Gone is whatever petty amusement lingered in his eyes in the gardens of Blackbourne Castle. Is this all some terrible mistake? Bringing Ransom along? Coming here myself? Agreeing to marry him?
Worry etches out along my bones, replacing the world around me. We have no plan, no food, no real knowledge of where to go. I search the forest for answers, but there is nothing. Just endless rows of slender trees reaching for the bloody sky.
Ransom is strangely still. I cannot make out the expression on his face. Something between determination and fear, but beneath it lies an emotion I can’t decipher. Like oil in a rain puddle.
I empty my mind of it and glance about the dead branches above us for the skeletal raven, but it is gone. Not even a trace of feathers left behind. Instead, a shadow catches in the corner of my vision. Like the hem of a coat. A wisp of something familiar, but only there in one moment and gone in the next.
I blink it away. The brightness of the moon stings my eyes.
Ahead of us, the woods are just as dead as they are behind. No sound. No change in the deep red light. Only the gentle swishing of the empty tree limbs.
I step forward, fallen boughs snapping beneath my boots. Ransom still does not move.
Then I hear it, a slight rustling, like cloth being dragged through underbrush. The air tightens.
Someone is here, watching us.
Ransom slips his hand into mine, tacky with sweat. His eyes fix on something behind us and blow as wide as harvest moons. My chest constricts, an uneven thrum to my heart, and I turn back.
Above us looms a woman. Or rather, what is left of one.
She seems to sprout right from the forest floor, her dress—if it can be called that—is all twisted shadow dusted with scarlet leaves. Her arms hang heavy at her sides, dragging along behind her, white fingers crusted with earth. The hollow of her throat is nothing but dry bone.
My eyes trail down the length of her. That is all she is beneath the shadows.
A tear in her dark shroud shows right through her ribcage to the forest beyond. Hair as white as a corpse slips around her face in wet strings, and her lips—stained like belladonna berries—part in a pale face.
I wait for her to speak, wait for her to do anything, while fear boils sour at the back of my tongue. But she says nothing, and in horror, I realize she is waiting for me to say the first word.
I open my mouth, searching for the right things to say, trying to string them together in a way that makes sense. But my brain feels like ash, my mouth as dry as dirt. Ransom’s hand is tight in mine, the other snaking to my waist. He might break my bones if he doesn’t release me.
I stare at the woman—the thing—before us. “Are you of Erybrus?”

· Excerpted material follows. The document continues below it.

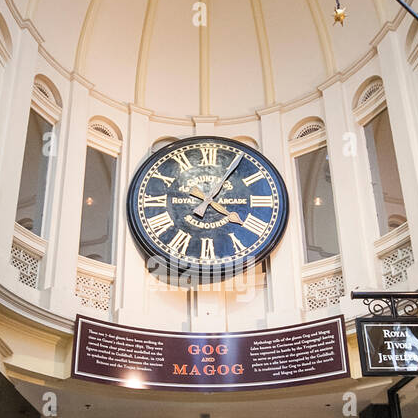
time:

In all our religious texts, the two warring gods have their servants, their minions. But never have I learned of something described as this. Our fear does not lie in their visages, but in what these creatures might do to our souls if we do not choose the right path.
The creature bends forward, casting murk, blocking out the sallow moon. Her body moves as if there are no bones, but they crack, catch like diamond dust in the dim light. Ransom pulls me flush against him, breath steaming at my neck.
The woman straightens, hair swinging like ropes, and then her lips peel back, exposing nothing but teeth. Rows and rows of teeth like hawthorns.
Atruemonster of the rowan wood. Not a thing of white smoke, a soul untethered. But something else. Something that reeks of copper and salt.
“Give me your name,” I say, my voice no louder than a breath.
“Adelaide, what do you think you’re—” But Ransom does not finish his question.
Instead, the air fills with the kind of silence that hollows the bones.
The shadow woman’s skin stops stretching, her face stamped with a sort of broken grin.
“We do not have a name,” she rasps in a chorus voice, metallic and bitter. “We have not had one in so very long. But you have one.” A laugh like warped bells. “We know your name. Yes, we know your name, have heard it many times. But we don’t like how it tastes. There is too much blood.”
The woman clacks her teeth, hums a kind of hollow melody, and her tongue spills from her mouth like a long, black worm.
My heart—the gentlest tightening. I squeeze my fist in Ransom’s, letting his warmth radiate up my arm to my chest. The fear at the back of my throat spreads like poison in my mouth. But this is the path I have chosen. This is the way to find Mother. To bring her back from this purgatory.
I take a small step forward, bringing Ransom with me.
“If you are not of Erybrus,” I say, voice shaking, “what are you?”